# [HOW TO COMPLETE THIS TASK]
Below this line is a set of entries; quote exactly the lines from the line that contains "nose: (35, 314)" to the line that contains "left ankle: (115, 451)", both lines included.

# [Pose landmark coordinates]
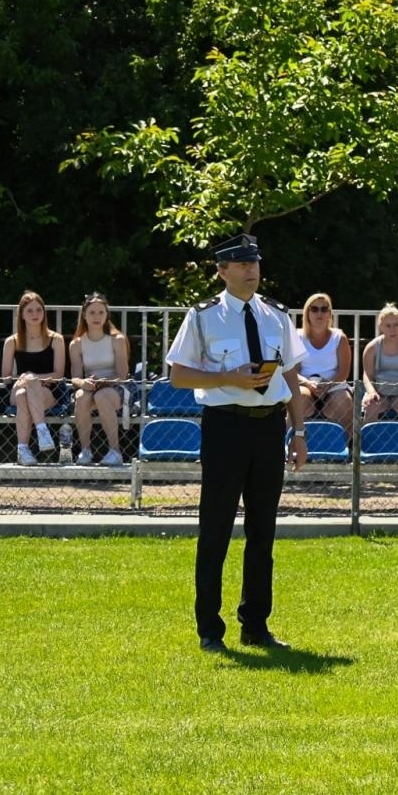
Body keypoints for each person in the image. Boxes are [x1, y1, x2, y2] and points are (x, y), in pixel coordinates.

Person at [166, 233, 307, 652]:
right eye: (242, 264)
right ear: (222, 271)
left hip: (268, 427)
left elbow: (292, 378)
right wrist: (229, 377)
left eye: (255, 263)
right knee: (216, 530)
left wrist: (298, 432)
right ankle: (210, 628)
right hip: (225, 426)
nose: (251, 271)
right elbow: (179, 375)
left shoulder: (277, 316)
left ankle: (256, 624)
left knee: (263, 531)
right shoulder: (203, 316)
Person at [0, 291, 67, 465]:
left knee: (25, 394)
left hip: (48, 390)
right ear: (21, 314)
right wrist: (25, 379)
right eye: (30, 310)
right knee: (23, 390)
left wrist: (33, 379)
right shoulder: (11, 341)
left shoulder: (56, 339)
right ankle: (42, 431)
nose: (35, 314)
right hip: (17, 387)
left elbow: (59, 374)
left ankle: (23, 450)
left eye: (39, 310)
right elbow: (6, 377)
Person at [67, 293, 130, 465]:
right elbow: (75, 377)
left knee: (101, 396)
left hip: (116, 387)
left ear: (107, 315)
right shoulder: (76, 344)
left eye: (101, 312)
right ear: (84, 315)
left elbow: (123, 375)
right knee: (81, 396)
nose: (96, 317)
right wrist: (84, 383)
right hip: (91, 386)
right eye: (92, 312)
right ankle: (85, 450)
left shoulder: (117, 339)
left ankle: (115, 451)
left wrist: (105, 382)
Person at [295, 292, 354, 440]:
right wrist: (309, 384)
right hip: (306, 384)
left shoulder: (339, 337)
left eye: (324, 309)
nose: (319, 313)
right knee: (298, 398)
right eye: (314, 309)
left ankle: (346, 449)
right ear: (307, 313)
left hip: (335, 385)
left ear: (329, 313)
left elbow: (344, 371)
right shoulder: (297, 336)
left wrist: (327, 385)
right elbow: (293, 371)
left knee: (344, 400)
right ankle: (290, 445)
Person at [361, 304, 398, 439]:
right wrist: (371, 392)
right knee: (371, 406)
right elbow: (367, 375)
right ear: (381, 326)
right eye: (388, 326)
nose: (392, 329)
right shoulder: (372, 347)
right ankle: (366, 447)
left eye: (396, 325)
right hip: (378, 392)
--
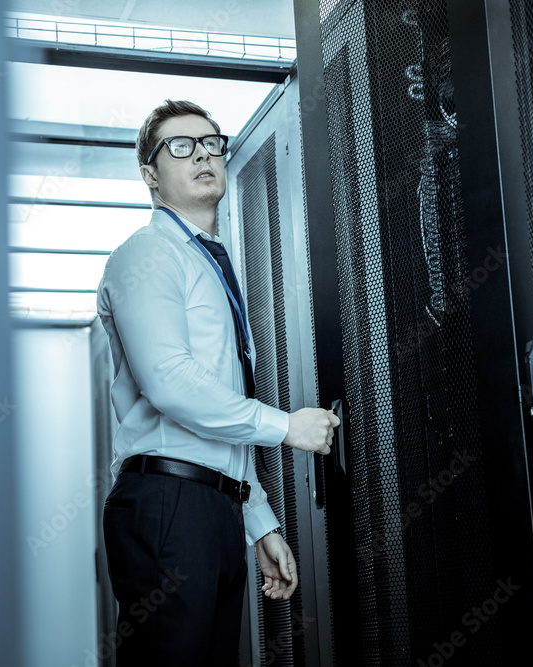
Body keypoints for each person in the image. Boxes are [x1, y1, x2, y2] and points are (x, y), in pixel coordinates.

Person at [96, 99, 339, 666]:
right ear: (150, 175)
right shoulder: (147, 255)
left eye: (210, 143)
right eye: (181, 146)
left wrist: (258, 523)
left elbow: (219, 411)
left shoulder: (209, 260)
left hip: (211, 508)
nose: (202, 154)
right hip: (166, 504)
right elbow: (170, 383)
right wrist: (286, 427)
...
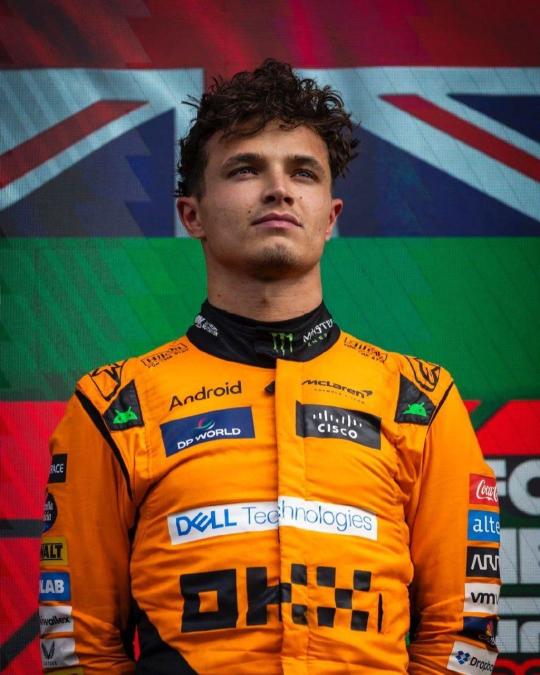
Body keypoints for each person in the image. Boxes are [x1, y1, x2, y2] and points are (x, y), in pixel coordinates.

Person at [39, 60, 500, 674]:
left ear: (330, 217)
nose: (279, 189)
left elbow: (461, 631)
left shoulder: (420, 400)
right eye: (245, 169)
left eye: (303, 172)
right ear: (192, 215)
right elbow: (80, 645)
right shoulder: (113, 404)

# [PROBLEM SOLUTION]
nose: (35, 314)
right hip: (17, 387)
left elbow: (59, 374)
left ankle: (23, 450)
left eye: (39, 310)
right elbow: (6, 377)
Person at [67, 293, 130, 465]:
right elbow: (75, 377)
left knee: (101, 396)
left hip: (116, 387)
left ear: (107, 315)
right shoulder: (76, 344)
left eye: (101, 312)
right ear: (84, 315)
left elbow: (123, 375)
right knee: (81, 396)
nose: (96, 317)
right wrist: (84, 383)
right hip: (91, 386)
right eye: (92, 312)
right ankle: (85, 450)
left shoulder: (117, 339)
left ankle: (115, 451)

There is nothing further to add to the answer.